TASK REQUIREMENTS
Search the data for the word "decorative" and copy every line that contains it.

Stored data entries:
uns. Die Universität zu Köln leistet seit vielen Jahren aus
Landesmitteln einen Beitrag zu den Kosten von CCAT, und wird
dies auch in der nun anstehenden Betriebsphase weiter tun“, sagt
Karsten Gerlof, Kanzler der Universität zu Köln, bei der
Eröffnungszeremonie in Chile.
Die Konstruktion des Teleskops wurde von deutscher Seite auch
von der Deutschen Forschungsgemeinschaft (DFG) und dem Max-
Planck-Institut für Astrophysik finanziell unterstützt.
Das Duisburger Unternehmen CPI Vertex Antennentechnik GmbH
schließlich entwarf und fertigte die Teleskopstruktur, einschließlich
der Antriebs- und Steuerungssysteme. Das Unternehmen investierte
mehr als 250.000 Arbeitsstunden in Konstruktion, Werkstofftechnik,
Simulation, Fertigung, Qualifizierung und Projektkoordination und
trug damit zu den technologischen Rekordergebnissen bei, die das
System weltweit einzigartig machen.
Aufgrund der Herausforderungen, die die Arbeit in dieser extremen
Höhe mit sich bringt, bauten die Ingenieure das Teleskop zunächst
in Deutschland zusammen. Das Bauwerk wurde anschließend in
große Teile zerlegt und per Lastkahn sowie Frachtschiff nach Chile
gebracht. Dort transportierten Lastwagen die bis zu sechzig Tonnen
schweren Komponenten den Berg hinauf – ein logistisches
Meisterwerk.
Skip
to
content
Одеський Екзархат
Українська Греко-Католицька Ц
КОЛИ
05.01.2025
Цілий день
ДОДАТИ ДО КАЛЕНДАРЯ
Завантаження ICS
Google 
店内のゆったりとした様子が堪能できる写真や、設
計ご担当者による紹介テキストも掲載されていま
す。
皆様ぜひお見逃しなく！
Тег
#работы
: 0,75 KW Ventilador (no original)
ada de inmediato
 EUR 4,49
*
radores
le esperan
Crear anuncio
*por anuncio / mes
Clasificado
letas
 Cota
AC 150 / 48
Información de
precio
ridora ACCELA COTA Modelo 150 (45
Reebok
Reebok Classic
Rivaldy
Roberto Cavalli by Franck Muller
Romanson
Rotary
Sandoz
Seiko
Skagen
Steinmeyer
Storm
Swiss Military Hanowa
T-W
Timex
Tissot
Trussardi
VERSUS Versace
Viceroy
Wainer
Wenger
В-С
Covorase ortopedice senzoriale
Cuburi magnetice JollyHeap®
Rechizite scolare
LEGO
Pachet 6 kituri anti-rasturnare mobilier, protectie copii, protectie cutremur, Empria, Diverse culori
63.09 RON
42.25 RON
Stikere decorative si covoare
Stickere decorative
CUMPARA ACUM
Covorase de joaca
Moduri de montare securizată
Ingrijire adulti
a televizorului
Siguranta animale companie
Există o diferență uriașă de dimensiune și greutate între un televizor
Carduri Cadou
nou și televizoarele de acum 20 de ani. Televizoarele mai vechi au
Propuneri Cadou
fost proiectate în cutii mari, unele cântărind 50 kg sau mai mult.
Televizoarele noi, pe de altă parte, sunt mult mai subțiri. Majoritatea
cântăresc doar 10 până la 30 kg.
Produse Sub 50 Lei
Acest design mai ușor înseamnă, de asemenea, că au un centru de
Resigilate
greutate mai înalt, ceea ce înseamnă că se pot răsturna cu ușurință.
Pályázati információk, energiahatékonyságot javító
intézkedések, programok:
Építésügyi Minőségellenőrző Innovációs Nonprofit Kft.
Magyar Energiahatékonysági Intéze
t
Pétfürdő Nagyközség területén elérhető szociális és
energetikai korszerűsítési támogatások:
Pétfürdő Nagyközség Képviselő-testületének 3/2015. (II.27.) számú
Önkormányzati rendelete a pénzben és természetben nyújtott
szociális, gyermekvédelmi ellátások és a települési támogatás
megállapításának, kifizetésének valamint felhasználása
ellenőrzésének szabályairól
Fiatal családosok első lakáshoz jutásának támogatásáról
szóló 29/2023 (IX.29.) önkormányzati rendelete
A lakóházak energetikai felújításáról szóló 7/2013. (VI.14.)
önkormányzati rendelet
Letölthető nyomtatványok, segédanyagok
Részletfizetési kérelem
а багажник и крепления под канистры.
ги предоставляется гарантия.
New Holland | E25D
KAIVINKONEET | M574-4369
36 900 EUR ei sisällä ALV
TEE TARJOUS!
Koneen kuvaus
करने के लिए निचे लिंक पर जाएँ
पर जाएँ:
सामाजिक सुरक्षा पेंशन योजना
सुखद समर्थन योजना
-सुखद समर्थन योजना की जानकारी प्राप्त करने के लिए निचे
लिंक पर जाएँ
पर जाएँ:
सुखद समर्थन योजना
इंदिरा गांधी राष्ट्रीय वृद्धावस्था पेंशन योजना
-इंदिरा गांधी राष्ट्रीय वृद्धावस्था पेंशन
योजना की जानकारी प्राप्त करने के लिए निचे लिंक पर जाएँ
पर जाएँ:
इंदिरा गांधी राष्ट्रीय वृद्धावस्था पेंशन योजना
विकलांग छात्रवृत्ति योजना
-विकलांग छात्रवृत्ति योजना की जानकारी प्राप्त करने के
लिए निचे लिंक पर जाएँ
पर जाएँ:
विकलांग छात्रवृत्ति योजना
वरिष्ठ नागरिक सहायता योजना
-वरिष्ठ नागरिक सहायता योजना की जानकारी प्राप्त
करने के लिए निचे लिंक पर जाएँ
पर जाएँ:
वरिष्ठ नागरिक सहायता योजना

THE COMPLETED TASK
Stikere decorative si covoare
Stickere decorative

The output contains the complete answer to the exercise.